To assess effectiveness of breastfeeding education and support for women with twins or higher order multiples.
We searched the Cochrane Pregnancy and Childbirth Group's Trials Register (30 June 2016), ClinicalTrials.gov (30 June 2016), the WHO International Clinical Trials Registry Platform (ICTRP) (1 July 2016), the excluded studies list from the equivalent Cochrane review of singletons, and reference lists of retrieved studies.
Randomised or quasi-randomised trials comparing extra education or support for women with twins or higher order multiples were included.
Two review authors independently assessed trials for inclusion and risk of bias, extracted data and checked them for accuracy. We planned to assess the quality of evidence using the GRADE approach, but were unable to analyse any data.
We found 10 trials (23 reports) of education and support for breastfeeding that included women with twins or higher order multiples. The quality of evidence was mixed, and the risk of bias was mostly high or unclear. It is difficult to blind women or staff to group allocation for this intervention, so in all studies there was high risk of performance and high or unclear risk of detection bias. Trials recruited 5787 women (this included 512 women interviewed as part of a cluster randomised trial); of these, data were available from two studies for 42 women with twins or higher order multiples. None of the interventions were specifically designed for women with more than one infant, and the outcomes for multiples were not reported separately for each infant. Due to the scarcity of evidence and the format in which data were reported, a narrative description of the data is presented, no analyses are presented in this review, and we were unable to GRADE the evidence.

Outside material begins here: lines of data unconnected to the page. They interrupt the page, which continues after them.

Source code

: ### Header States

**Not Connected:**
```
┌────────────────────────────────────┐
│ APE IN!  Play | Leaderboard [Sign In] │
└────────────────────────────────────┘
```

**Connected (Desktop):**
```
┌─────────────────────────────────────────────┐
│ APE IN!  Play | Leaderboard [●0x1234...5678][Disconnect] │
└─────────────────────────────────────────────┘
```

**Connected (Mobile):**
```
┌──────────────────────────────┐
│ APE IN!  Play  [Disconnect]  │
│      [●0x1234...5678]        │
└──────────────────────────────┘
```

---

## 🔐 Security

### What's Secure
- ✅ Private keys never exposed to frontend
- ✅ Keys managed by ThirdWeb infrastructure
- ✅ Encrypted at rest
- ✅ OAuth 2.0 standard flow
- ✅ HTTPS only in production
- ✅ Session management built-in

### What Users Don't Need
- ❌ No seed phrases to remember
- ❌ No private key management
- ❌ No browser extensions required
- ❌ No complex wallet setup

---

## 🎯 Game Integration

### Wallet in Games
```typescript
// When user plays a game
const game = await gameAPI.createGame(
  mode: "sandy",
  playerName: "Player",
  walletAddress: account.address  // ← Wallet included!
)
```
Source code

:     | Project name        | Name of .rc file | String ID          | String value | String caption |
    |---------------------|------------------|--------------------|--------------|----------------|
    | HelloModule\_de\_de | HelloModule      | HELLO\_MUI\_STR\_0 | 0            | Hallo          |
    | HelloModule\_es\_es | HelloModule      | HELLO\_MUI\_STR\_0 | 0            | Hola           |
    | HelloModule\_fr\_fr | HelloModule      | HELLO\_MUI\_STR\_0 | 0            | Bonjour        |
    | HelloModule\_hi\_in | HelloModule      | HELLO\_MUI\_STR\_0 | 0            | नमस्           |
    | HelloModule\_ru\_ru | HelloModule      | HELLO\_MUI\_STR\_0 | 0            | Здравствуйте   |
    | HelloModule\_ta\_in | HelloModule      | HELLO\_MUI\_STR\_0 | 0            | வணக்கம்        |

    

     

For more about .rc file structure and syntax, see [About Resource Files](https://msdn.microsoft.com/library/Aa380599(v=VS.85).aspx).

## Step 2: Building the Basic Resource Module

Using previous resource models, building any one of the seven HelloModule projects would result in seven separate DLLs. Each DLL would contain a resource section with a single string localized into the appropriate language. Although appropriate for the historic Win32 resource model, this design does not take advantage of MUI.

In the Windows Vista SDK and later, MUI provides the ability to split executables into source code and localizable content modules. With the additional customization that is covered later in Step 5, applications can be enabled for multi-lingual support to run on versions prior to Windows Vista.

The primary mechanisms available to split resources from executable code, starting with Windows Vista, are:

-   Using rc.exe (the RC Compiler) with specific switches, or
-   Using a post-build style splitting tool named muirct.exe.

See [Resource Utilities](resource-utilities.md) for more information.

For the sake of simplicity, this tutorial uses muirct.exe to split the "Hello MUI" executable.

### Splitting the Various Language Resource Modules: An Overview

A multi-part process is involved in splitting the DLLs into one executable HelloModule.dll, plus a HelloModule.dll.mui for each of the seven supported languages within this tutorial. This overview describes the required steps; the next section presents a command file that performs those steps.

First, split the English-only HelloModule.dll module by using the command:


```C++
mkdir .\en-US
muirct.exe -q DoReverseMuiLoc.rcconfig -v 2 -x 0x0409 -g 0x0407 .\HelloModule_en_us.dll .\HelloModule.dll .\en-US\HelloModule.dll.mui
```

The two trials with data for women with multiple births compared home nurse visits versus usual care (15 women), and telephone peer counselling versus usual care (27 women). The number of women who initiated breastfeeding was reported (all 15 women in one study, 25 out of 27 women in one study). Stopping any breastfeeding before four to six weeks postpartum, stopping exclusive breastfeeding before four to six weeks postpartum, stopping any breastfeeding before six months postpartum and stopping exclusive breastfeeding before six months postpartum were not explicitly reported, and there were insufficient data to draw any meaningful conclusions from survival data.
Stopping breast milk expression before four to six weeks postpartum, and stopping breast milk expression before six months postpartum were not reported. Measures of maternal satisfaction were reported in one study of 15 women, but there were insufficient data to draw any conclusions; no other secondary outcomes were reported for women with multiple births in either study. No adverse events were reported.